Asa T. Spaulding, the former president of North Carolina Mutual Life Insurance, was interviewed by Walter Wear for the Southern Oral History Program Collection on April 16, 1979. He was asked why Wheeler never ran for public office.

“He likes to succeed in what he’s trying to do and where he’s trying to lead people,” Spaulding said. “And sometimes, even no matter how much ambition you may have, if you’re going to put the good of the people above your own selfish interest, you may have to sacrifice yourself for the good of the people.”

Wheeler seemed to be good at placing the needs of others above his own. In 1968, he was part of an interracial group of businesspeople established to build one hundred single family houses for low-income residents. Durham Investment Company set aside $65,000 to develop units that sold for $10,000 to $12,000. Other members of the group included Mary Duke Semans, J.J. Henderson, Ben Ruffin, Floyd Flecther, and James R. Hawkins.

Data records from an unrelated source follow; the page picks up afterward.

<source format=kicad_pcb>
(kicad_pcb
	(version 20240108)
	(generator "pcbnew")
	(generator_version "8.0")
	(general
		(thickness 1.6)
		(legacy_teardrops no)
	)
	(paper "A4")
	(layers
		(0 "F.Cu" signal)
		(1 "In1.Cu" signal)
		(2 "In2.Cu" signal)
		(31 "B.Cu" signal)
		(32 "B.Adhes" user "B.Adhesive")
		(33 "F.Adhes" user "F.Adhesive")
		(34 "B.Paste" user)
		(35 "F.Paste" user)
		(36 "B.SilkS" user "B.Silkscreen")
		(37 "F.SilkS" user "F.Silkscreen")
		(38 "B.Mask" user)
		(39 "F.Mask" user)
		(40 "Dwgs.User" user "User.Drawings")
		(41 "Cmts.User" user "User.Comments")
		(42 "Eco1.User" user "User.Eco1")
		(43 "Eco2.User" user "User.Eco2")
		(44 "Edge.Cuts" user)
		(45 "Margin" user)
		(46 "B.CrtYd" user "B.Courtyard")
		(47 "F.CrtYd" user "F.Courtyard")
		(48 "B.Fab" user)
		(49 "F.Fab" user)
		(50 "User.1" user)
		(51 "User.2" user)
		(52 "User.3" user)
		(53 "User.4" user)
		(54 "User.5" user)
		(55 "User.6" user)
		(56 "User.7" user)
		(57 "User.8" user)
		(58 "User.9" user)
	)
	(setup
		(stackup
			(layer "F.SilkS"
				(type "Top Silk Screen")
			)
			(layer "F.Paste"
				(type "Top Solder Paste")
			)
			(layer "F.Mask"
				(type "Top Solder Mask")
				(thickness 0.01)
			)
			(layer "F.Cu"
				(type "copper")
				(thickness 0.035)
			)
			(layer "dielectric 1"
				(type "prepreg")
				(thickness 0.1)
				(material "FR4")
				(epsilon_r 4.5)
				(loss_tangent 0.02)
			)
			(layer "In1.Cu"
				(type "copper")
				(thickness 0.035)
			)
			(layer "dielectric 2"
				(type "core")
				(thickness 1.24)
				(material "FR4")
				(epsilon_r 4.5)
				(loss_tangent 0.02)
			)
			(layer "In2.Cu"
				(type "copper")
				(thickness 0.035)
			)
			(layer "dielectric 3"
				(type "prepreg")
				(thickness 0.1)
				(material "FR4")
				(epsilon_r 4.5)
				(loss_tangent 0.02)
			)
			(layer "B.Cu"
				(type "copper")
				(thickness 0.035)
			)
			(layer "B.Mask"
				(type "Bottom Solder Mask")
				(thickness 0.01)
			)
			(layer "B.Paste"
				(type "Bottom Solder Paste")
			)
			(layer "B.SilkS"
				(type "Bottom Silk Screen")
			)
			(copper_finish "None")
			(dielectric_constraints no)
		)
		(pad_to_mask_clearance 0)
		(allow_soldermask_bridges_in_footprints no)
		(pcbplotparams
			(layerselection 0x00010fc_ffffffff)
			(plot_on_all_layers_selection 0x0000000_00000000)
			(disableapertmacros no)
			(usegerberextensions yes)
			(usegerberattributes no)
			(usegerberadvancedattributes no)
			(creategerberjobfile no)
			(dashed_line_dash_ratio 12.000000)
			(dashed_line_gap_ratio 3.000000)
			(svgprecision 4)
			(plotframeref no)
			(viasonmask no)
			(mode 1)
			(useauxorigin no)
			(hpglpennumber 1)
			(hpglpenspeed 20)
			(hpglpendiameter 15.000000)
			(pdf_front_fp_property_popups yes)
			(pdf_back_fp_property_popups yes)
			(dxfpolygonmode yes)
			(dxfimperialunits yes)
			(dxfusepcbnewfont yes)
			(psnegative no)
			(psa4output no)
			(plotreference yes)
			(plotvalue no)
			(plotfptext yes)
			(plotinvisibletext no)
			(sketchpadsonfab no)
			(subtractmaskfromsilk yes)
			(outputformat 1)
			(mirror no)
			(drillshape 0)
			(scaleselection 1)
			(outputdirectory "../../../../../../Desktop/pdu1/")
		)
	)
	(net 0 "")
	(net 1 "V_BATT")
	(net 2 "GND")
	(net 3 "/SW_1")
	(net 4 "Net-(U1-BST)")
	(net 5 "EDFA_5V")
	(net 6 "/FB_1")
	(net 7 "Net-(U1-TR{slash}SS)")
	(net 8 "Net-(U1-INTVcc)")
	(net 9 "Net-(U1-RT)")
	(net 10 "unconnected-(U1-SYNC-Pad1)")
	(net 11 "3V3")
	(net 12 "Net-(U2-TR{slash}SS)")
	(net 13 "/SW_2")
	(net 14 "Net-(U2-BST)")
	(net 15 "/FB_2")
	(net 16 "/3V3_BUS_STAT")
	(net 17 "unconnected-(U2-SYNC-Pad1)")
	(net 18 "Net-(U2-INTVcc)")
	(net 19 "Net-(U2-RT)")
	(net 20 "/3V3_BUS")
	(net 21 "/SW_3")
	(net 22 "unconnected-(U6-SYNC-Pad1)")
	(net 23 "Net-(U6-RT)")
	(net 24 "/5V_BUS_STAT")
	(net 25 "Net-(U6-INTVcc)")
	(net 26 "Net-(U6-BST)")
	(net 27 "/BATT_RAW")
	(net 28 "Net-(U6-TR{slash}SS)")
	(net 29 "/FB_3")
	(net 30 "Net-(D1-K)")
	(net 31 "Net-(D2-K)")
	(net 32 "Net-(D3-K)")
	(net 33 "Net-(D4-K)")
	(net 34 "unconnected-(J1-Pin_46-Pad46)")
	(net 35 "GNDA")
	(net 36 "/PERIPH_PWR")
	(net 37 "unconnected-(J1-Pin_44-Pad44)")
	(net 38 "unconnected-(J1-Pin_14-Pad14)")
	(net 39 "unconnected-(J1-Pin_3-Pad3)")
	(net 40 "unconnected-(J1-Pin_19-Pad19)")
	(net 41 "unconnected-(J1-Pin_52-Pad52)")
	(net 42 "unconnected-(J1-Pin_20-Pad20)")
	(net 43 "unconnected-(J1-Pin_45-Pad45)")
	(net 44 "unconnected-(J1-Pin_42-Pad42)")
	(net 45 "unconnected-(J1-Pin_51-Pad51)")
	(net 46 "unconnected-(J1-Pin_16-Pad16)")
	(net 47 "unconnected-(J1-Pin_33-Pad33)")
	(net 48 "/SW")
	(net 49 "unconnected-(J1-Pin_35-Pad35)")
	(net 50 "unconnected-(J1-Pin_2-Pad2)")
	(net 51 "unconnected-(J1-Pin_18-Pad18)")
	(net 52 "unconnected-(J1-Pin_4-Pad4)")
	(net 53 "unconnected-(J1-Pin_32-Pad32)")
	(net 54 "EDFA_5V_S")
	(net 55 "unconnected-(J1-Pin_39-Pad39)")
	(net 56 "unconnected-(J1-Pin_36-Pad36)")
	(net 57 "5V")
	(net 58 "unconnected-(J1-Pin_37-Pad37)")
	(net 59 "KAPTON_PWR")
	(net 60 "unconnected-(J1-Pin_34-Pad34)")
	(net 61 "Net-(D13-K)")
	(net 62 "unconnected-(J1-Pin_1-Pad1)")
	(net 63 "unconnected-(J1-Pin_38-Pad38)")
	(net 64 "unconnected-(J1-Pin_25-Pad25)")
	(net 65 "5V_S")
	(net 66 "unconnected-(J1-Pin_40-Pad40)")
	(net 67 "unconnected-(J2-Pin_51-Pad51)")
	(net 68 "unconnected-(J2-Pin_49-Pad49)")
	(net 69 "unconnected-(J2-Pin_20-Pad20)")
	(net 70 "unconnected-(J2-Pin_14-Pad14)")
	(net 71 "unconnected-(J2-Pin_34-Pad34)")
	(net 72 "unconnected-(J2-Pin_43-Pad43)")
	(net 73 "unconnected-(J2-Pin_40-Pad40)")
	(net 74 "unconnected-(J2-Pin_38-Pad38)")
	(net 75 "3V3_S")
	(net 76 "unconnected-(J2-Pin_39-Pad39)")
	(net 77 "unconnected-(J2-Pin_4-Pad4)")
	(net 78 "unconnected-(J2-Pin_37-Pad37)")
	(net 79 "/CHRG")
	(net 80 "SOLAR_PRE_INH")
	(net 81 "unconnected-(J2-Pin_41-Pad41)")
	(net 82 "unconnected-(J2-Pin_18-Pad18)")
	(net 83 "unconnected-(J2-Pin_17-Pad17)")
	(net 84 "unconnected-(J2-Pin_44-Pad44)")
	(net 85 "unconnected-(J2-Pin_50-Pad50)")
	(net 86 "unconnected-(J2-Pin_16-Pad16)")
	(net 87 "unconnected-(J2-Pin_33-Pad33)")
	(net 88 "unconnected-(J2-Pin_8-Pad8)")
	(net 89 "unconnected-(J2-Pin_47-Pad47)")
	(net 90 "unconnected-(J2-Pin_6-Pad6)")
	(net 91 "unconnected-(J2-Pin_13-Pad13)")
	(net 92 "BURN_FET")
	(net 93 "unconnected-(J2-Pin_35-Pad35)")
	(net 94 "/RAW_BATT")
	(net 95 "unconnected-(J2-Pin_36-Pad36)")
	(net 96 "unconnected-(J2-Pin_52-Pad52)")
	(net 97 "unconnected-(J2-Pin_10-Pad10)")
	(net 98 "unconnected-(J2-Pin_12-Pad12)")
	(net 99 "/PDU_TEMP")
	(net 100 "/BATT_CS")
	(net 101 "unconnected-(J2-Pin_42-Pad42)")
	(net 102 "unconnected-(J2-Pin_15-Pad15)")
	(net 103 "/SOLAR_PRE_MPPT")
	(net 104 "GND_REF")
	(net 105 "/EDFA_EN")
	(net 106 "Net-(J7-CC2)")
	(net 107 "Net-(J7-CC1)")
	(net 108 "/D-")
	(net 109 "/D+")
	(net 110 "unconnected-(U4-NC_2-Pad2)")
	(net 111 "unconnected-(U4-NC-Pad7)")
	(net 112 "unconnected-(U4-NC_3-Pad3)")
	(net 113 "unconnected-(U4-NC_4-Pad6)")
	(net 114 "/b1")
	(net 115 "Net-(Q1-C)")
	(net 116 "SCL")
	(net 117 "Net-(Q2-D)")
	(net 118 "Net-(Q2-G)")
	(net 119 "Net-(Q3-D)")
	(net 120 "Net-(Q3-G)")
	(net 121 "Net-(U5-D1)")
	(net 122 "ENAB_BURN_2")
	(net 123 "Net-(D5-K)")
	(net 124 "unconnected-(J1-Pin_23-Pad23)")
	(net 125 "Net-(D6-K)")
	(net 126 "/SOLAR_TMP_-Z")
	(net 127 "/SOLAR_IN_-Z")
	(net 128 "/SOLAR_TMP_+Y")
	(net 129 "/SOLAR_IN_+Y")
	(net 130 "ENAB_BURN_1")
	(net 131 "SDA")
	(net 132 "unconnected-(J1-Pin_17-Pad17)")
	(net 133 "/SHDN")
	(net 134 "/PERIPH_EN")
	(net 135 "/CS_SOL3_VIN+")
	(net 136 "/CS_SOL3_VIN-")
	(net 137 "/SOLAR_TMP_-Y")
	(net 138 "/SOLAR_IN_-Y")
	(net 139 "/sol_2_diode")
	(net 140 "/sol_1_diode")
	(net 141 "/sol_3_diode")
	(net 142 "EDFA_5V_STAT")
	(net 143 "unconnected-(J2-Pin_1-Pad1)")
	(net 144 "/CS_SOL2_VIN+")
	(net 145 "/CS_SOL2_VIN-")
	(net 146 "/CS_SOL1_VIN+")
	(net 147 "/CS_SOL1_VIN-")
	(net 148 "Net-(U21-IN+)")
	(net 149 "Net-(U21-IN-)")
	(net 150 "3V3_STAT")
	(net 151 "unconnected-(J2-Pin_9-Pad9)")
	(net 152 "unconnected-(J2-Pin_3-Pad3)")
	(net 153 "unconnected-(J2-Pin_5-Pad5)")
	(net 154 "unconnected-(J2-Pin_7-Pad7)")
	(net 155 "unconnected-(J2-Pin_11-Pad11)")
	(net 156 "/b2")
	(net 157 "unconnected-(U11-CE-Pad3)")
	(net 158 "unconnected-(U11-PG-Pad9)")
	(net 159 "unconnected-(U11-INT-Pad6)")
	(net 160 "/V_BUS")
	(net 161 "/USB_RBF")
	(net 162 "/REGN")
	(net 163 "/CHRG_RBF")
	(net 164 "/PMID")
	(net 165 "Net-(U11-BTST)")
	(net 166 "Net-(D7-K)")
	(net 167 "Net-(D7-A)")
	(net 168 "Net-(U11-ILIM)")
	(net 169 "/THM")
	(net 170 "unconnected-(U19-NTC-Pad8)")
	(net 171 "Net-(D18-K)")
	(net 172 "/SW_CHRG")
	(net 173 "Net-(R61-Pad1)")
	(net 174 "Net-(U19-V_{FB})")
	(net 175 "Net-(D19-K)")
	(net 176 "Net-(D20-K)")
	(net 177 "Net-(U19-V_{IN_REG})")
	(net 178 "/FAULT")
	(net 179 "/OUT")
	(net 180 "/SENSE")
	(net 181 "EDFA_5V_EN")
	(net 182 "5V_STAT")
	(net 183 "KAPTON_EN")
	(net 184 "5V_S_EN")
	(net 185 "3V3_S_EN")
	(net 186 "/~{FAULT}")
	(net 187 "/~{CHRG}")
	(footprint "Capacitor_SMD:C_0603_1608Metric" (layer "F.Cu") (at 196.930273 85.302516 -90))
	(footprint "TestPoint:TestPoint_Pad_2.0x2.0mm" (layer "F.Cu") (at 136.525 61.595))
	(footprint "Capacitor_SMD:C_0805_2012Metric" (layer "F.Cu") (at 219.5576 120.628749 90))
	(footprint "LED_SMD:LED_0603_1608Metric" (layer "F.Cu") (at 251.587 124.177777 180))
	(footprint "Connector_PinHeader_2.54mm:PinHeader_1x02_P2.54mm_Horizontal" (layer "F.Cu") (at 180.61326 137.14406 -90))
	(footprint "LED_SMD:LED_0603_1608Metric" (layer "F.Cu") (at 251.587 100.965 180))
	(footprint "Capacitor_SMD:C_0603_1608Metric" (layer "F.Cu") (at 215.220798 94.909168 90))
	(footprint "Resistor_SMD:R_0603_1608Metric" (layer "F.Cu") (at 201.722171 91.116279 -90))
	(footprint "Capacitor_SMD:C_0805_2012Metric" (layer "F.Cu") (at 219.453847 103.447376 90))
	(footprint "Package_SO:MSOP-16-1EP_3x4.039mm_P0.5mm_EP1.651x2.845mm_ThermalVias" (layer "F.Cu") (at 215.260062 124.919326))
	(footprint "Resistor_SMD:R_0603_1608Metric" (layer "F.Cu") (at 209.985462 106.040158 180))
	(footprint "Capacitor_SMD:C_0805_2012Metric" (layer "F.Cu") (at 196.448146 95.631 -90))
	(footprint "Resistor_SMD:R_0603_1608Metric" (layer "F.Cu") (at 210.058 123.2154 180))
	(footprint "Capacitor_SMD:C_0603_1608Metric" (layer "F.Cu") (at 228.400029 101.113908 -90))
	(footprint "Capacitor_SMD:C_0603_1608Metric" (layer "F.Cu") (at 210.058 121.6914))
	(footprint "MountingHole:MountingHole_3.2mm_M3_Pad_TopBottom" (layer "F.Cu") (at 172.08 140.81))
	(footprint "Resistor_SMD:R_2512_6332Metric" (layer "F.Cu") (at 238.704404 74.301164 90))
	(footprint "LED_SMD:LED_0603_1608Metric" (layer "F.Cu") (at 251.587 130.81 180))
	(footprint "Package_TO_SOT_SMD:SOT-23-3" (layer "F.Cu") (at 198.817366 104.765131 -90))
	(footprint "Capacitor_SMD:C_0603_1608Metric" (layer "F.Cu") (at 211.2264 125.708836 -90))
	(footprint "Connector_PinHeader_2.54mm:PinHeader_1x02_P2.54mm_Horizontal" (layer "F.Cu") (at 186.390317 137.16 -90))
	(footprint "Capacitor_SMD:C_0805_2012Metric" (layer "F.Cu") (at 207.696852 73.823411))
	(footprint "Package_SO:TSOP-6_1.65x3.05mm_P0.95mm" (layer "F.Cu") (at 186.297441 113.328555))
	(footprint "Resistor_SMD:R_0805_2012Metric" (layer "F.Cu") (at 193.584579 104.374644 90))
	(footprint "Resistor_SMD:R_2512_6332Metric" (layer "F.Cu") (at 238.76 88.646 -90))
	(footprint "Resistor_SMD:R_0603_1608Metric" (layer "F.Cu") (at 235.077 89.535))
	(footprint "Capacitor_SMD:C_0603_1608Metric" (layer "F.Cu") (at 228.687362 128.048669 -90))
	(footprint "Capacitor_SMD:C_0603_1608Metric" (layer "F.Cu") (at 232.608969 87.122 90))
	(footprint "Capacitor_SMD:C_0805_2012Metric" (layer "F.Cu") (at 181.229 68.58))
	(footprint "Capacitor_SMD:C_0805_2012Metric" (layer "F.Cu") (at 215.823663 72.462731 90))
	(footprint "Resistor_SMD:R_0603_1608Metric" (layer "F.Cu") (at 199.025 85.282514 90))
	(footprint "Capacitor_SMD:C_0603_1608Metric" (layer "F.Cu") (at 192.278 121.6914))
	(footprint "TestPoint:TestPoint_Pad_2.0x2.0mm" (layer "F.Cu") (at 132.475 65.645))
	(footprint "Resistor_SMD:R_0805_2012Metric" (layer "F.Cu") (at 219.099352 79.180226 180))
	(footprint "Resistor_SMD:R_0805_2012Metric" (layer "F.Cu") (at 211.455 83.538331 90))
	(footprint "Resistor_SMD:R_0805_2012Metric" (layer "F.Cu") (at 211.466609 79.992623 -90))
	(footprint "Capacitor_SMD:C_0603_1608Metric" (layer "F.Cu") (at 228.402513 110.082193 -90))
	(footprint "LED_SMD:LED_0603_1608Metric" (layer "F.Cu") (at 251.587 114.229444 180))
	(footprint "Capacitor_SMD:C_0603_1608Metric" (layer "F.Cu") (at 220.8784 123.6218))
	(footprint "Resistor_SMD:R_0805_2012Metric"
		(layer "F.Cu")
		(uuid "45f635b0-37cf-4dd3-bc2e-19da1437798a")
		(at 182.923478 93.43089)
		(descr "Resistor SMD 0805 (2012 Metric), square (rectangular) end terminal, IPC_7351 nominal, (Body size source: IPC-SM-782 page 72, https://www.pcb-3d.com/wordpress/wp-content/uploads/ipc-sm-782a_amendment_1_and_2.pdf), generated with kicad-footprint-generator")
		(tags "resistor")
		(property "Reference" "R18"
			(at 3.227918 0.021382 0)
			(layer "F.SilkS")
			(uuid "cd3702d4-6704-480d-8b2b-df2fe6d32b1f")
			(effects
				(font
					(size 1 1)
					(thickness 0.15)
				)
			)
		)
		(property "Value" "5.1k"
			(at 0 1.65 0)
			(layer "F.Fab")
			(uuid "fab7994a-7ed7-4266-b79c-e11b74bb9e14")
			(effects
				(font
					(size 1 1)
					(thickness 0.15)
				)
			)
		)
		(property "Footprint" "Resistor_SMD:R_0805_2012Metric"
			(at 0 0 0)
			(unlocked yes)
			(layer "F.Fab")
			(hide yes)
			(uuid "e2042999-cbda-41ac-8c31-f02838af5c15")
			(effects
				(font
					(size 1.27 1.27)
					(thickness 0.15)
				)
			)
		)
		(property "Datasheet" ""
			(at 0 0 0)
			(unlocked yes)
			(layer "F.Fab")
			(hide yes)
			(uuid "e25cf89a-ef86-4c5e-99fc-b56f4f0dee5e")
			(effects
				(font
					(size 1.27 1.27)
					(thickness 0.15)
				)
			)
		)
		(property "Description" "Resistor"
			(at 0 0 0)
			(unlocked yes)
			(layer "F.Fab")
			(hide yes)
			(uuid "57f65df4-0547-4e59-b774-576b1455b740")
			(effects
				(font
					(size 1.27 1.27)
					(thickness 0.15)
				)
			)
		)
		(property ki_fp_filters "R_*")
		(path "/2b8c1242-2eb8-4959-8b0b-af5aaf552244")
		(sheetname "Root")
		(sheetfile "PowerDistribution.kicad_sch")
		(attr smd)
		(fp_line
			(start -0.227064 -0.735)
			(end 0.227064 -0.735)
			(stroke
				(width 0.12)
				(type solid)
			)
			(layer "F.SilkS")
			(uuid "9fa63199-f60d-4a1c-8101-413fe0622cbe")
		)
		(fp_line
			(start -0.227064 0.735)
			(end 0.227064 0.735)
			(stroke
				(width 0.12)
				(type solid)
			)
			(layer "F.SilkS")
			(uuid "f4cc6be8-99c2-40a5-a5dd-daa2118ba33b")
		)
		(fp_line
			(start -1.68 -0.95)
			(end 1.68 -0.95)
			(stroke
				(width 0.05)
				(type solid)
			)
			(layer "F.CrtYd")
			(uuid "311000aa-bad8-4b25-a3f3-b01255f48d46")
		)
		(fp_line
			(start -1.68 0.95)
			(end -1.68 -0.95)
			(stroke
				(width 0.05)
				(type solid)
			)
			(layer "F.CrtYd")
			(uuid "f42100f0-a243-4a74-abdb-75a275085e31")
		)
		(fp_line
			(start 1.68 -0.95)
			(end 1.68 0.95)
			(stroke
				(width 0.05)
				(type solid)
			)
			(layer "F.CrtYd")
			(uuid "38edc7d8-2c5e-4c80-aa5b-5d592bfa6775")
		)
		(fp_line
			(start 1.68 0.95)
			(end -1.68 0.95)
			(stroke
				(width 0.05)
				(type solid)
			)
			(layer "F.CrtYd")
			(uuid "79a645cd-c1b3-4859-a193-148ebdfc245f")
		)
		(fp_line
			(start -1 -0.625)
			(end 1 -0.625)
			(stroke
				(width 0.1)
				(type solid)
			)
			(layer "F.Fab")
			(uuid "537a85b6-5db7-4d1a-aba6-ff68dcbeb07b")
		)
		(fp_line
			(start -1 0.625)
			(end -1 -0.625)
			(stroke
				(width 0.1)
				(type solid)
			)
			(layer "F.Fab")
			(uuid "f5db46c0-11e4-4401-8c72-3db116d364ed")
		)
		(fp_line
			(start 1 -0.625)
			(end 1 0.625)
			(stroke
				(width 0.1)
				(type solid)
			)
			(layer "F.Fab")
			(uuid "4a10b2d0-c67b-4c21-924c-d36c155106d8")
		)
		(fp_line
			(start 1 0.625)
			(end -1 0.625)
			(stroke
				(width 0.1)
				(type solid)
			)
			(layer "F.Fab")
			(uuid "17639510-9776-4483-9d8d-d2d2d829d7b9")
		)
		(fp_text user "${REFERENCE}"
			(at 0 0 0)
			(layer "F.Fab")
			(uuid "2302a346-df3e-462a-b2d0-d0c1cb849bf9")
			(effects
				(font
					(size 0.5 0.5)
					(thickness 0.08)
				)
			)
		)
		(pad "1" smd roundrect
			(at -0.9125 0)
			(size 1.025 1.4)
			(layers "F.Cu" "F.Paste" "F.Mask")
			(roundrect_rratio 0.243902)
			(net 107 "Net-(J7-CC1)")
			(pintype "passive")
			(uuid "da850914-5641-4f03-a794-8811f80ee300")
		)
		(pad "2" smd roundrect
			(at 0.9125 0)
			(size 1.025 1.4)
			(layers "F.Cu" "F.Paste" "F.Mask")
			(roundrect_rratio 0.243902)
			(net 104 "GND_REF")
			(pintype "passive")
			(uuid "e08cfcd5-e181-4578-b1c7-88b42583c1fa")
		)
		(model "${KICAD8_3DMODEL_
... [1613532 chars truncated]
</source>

Spaulding said Wheeler made enemies due to his activism. He was able to harness his power because of his relationship with the Black community.

“You see, you can do some things if you’re independent that you can’t if you’re not. And because his livelihood and means of survival was not dependent on being the employee of a white institution – because his support came from the Black community,” Spaulding said. “I’m talking about economic support. And his base of his political strength was in the Black community. And being a Black, too, and if you’re going to be worthy, sometimes you have to give yourself for a cause if you believe in the cause. And if you don’t do that, then you become a hypocrite, and that soon will show up.”

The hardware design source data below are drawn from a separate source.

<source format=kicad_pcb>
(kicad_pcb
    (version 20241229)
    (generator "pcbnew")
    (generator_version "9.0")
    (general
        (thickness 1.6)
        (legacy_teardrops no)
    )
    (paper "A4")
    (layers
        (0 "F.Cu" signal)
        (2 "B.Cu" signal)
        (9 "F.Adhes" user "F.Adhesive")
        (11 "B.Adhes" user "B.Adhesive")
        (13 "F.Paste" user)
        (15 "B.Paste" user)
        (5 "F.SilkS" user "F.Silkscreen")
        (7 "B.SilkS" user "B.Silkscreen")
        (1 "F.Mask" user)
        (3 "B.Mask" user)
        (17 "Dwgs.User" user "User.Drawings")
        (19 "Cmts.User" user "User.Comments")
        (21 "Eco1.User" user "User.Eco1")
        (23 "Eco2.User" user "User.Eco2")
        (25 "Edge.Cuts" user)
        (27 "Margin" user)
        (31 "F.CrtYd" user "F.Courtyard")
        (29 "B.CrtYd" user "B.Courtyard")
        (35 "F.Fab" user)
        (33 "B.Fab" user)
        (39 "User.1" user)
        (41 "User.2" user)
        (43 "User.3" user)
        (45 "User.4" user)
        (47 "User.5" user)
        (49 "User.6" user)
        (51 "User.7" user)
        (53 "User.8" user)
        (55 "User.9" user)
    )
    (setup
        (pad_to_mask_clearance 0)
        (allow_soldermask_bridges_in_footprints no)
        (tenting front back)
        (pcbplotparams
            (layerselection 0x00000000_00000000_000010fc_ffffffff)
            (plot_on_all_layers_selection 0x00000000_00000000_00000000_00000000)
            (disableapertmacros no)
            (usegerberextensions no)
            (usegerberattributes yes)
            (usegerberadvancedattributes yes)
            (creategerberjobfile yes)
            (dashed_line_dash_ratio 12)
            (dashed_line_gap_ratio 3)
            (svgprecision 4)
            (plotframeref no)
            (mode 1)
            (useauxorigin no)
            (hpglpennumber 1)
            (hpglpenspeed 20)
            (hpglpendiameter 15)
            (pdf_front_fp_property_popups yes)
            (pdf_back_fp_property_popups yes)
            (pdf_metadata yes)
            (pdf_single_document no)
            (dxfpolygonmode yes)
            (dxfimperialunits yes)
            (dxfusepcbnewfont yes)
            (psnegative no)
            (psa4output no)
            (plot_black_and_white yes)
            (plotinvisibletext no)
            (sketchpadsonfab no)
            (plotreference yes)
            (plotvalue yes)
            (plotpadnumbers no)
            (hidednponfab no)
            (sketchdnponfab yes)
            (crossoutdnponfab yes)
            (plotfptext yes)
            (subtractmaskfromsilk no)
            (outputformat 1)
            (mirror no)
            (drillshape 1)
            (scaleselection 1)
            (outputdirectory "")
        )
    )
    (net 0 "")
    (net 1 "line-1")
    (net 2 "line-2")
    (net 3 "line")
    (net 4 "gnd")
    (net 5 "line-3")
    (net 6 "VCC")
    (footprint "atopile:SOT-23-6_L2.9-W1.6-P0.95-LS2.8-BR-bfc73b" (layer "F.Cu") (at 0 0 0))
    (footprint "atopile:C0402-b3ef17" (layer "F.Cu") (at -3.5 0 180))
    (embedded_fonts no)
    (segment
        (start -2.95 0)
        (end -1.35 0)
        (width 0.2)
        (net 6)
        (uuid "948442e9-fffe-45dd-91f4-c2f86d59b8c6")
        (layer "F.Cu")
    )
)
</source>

Did Wheeler and the Durham Committee on Negro Affairs’ support of urban renewal impact relationships with the Black community? Maybe. Is there an opinion among older residents, who remember the days leading up to urban renewal, that class division played a role in Wheeler’s support of the bond issue? Maybe.

We do know the demolition of Hayti was a massive miscalculation.

The Hayti urban renewal project was completed in 1973. Wheeler died on July 6, 1978, at the age of 70. His legacy in supporting Black people and their causes transcends his decision to support the 1962 urban renewal bond. Still, questions linger.

Who made money on the seven projects supported by the Durham Redevelopment Commission? How many of the companies were Black owned?

What about the masses of dreams deferred?

The dust stirred by the bulldozers lingers like ghosts conjuring memories of broken promises. There’s work to be down among those weeds.

Hopefully, the next proposal won’t come packaged with a few acres of swamp land two miles outside of Creedmoor.